Compared with USDC or USDT, DAI shifts attention toward on-chain collateral, oracles, and protocol governance rather than a single issuer’s bank reserve narrative—each pattern has different failure modes.

Learning path

  • Start with Maker’s official documentation for vault mechanics and supported collateral types today.
  • If you use DAI only inside a centralized app, you may still have custodial risk separate from the protocol.

This page is educational and not a recommendation to buy, sell, or hold any asset.

FAQ

Is DAI backed by dollars in a bank like USDC?
DAI is commonly described as a crypto-collateralized stable asset in Maker documentation: users lock collateral in vaults and mint DAI subject to ratios and fees.

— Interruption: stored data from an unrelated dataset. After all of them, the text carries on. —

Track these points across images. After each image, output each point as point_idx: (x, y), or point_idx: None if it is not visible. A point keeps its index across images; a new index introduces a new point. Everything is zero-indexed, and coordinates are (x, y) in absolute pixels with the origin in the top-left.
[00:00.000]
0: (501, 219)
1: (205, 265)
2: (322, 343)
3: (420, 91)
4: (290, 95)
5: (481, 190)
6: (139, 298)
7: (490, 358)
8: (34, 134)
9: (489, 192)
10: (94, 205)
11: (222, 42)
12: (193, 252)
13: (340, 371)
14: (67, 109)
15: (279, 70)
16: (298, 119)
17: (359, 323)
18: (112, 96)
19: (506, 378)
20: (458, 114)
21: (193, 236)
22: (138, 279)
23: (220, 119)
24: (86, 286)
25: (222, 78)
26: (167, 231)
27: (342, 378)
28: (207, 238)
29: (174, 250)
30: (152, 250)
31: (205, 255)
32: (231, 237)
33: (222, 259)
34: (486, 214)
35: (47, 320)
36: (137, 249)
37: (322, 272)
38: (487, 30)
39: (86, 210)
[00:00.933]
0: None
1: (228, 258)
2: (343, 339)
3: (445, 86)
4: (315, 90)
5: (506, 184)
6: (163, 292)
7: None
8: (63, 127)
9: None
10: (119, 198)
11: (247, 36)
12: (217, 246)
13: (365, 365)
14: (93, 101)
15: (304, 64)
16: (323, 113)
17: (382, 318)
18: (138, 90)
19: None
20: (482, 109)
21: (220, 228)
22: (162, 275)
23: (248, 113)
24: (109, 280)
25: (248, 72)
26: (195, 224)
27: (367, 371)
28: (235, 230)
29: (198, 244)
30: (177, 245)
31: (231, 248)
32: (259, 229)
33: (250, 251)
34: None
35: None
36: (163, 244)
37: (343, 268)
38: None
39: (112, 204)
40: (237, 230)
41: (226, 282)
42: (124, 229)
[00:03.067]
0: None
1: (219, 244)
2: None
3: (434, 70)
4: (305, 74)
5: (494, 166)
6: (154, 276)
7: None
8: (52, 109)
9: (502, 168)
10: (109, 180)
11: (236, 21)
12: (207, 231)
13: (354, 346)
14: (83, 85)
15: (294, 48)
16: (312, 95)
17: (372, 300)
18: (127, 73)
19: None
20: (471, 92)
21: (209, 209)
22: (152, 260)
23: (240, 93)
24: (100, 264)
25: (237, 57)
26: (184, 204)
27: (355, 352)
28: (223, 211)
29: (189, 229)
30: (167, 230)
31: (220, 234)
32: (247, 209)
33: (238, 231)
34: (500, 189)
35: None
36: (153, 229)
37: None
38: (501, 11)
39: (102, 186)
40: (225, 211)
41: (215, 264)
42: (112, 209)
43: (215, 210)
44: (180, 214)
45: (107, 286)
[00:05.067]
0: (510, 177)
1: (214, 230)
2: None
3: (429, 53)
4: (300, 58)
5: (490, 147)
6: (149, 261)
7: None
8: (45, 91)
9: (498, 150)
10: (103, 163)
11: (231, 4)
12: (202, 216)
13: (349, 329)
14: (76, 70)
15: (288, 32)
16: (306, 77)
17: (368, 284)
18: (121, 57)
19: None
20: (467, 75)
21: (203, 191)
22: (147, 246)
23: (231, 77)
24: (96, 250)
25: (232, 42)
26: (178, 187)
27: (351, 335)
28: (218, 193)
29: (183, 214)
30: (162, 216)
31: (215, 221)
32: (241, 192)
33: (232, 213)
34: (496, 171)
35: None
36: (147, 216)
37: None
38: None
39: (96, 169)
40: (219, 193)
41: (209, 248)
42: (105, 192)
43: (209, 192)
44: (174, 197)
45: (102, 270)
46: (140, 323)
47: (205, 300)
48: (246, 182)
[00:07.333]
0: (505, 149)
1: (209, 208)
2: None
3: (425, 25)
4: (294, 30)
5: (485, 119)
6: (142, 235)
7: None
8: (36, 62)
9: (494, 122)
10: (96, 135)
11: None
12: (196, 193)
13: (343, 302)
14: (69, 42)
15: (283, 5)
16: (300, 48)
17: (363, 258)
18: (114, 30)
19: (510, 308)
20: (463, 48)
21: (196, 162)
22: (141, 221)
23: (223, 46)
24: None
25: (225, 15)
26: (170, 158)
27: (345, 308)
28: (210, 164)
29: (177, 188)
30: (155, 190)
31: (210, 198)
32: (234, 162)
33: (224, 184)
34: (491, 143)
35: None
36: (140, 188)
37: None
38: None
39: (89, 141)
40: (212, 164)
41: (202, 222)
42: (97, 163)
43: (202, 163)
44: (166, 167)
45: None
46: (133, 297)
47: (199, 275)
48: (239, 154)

It is a different structure than a single-company bank reserve story—read Maker’s current docs for the exact mechanism.
Can DAI lose its peg?
Market stress, collateral volatility, governance parameter changes, and liquidity conditions can all move DAI away from one dollar at times. No peg is a physical law.
What are major risk categories?
Collateral price risk, liquidation cascades, oracle failures, governance decisions, and smart-contract bugs are all discussed in Maker materials and post-mortems elsewhere in the industry. Do your own reading before sizing exposure.
Is this financial advice?
No. This content is general education only.